McLemore's modest about his skills, but we knew we'd seen a dramatic demonstration of phenomenal calling talent. In barely 10 minutes, he'd lured in a duck that really didn't seem to want to come in to the spread at all. It was almost as if Mike had a rope around the bird's neck, so convincing was his duck talk.

After that red-hot start, action slowed a bit, with dry spells between a few lively moments when one or a handful of ducks would fly within range. That gave me plenty of time to pick Mike's brain on the topic of how best to improve duck calling and hunting skills.

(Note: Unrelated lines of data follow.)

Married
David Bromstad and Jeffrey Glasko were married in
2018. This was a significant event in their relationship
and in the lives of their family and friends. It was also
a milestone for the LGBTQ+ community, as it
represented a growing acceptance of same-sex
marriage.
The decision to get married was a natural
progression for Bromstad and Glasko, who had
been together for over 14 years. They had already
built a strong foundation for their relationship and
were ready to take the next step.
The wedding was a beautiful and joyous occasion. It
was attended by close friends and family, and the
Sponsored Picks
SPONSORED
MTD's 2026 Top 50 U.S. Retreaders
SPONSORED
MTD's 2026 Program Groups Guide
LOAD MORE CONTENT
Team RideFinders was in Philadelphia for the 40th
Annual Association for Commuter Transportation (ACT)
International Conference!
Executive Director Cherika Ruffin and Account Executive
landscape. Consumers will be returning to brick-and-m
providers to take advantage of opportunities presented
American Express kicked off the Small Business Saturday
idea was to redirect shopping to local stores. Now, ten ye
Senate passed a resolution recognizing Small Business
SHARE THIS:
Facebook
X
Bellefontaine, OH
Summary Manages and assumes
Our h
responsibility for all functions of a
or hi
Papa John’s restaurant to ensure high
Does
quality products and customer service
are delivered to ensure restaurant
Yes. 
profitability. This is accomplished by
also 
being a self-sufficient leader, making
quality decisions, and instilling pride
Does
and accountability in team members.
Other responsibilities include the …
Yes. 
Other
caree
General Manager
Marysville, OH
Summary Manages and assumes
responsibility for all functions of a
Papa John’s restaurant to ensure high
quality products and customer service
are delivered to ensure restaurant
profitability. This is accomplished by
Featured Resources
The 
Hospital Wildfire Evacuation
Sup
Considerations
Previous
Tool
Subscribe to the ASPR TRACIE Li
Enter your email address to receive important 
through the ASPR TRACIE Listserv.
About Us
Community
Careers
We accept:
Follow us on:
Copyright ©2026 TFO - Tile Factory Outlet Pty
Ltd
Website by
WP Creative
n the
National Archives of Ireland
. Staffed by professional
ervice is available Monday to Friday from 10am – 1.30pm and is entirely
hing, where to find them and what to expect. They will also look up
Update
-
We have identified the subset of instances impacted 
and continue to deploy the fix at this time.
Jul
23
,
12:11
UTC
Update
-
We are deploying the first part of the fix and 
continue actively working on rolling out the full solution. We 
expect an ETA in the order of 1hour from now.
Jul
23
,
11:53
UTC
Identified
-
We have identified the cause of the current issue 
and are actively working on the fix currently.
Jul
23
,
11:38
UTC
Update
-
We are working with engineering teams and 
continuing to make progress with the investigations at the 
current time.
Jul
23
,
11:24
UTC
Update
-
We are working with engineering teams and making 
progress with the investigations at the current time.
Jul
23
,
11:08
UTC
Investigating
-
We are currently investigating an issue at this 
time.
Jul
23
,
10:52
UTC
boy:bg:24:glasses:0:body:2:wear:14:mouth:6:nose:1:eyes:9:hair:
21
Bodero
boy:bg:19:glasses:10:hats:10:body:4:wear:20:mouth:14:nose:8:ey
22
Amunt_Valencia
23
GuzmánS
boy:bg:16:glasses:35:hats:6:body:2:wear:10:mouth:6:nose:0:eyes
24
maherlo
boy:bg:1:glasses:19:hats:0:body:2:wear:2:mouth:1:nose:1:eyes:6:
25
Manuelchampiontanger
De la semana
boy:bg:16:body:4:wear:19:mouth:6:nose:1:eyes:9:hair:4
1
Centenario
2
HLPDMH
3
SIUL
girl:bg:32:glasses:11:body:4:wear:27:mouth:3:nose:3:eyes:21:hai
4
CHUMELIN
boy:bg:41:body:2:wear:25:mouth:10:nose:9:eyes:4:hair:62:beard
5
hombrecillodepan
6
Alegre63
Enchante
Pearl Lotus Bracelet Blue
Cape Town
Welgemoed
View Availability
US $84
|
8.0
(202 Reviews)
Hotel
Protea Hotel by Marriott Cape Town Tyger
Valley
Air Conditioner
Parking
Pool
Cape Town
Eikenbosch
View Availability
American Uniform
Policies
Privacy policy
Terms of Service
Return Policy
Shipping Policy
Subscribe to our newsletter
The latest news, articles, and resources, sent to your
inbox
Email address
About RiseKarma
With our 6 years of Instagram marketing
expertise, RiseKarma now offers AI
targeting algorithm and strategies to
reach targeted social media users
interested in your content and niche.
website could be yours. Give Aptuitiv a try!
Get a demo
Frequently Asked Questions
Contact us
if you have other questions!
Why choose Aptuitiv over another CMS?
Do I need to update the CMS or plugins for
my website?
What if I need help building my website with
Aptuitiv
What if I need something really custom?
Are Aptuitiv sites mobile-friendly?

First, though, I asked him a bit more about his contest wins.

"A lot of it is luck," he says modestly. "The thing you're after in a contest is the absence of mistakes. The majority of the guys entering these events are very good callers. The one who wins is the caller who blows three rounds without making a mistake. Yet you can't be timid. To win, you have to be aggressive with the call, really attack it, yet be smooth. It's a striving for perfection, like a concert performance by a musician."

Although he doesn't play any musical instruments, Mike does believe he was born with a certain natural talent for blowing a call. "I picked it up too easily. I know some boys who would be super if practice were the only thing involved."

But Mike says that anyone can learn to call ducks well enough to bring them into a spread of decoys. "It takes practice, though. Unfortunately, many people don't know a really good caller to get help from, or they're too shy or embarrassed to ask for criticism and instruction. I've found this especially true with older people."

If you don't have a local expert to advise you, Mike recommends, use instructional audio tapes or videos. Another good option: Visit some real ducks and listen to them.

"Go to refuges, ponds or marshes and listen to how the birds sound," says Mike. "Tape them, and then try to mimic those sounds. The main thing is to memorize exactly what the live ducks sound like.